Dataset entries:

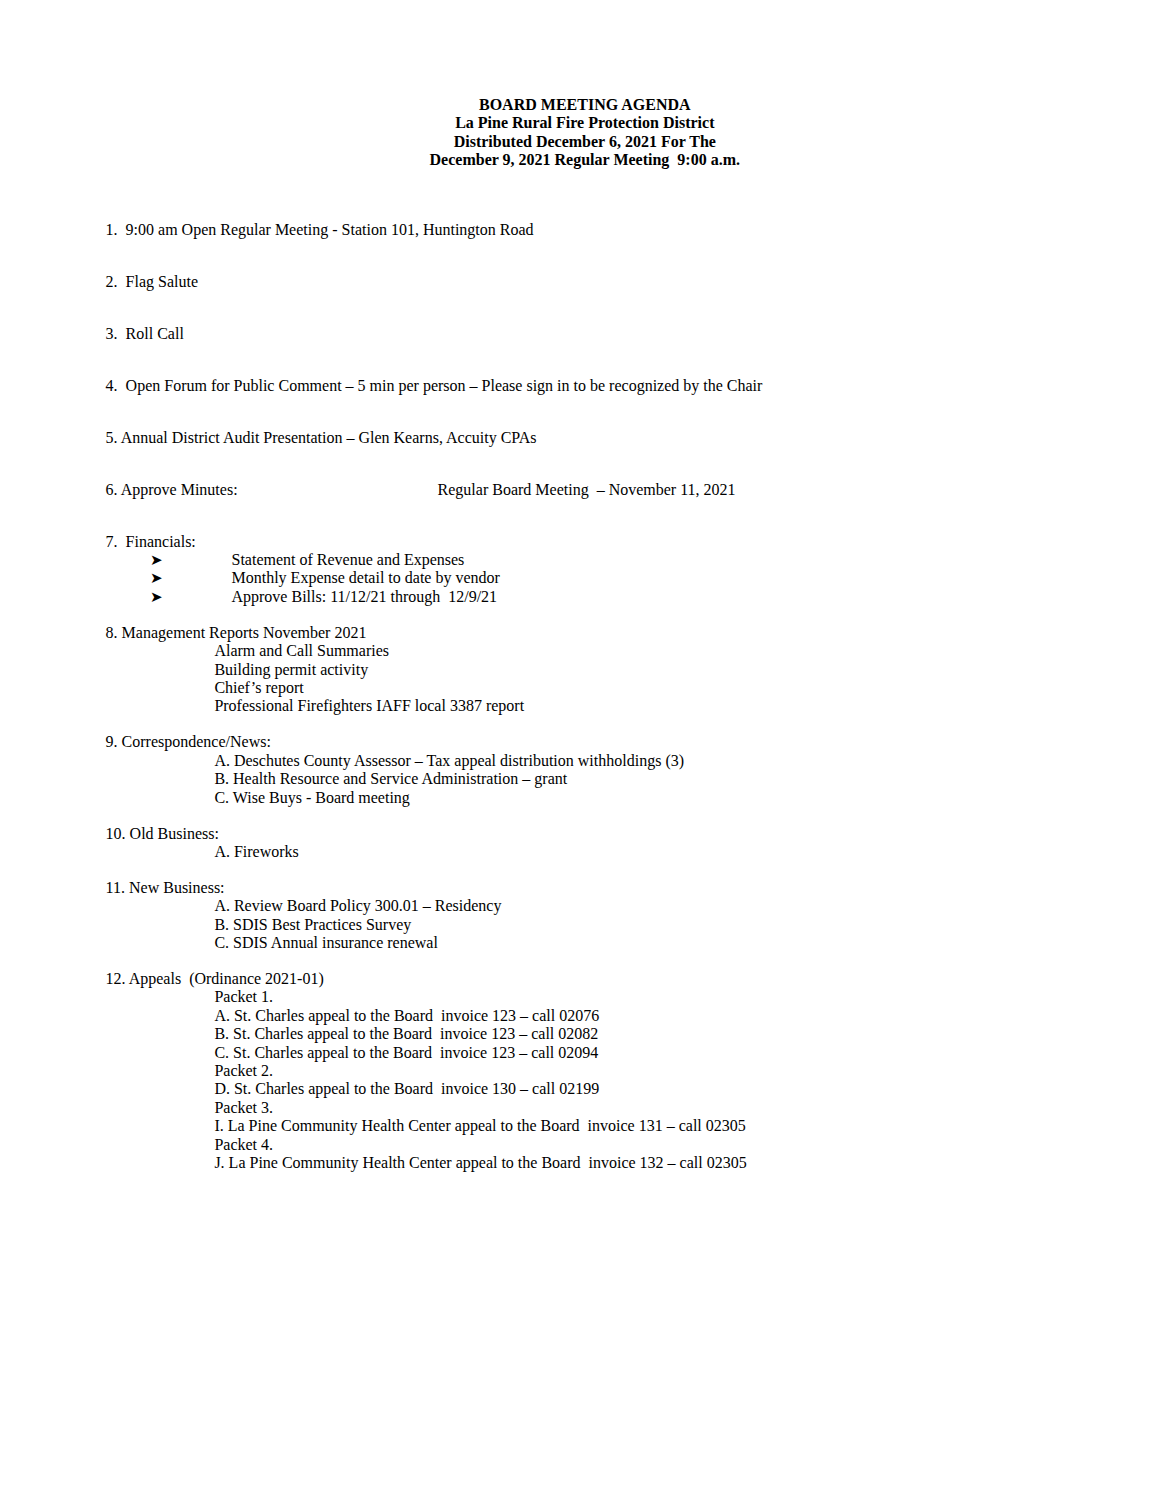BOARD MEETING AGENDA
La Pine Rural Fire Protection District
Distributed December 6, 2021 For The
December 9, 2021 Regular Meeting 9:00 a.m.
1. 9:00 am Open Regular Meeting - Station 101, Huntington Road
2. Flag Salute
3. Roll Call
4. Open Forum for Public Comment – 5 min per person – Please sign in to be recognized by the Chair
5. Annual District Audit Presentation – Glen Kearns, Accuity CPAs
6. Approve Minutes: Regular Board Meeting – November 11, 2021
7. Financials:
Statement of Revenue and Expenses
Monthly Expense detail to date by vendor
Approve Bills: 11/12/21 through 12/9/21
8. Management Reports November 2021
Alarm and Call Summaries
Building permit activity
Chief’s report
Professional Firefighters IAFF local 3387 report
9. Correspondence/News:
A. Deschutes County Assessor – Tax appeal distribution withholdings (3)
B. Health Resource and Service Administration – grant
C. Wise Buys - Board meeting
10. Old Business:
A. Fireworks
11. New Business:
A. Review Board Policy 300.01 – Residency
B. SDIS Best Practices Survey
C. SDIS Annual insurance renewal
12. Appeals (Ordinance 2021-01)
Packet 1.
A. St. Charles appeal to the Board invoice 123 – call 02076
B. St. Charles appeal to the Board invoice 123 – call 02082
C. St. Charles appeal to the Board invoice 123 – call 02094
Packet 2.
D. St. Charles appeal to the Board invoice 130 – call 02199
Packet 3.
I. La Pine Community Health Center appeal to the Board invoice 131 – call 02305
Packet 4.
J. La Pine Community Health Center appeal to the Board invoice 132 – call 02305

- _Brief_
The lines above that hold the word "December" are the ones to copy.

- _Solution to this exercise_
Distributed December 6, 2021 For The
December 9, 2021 Regular Meeting 9:00 a.m.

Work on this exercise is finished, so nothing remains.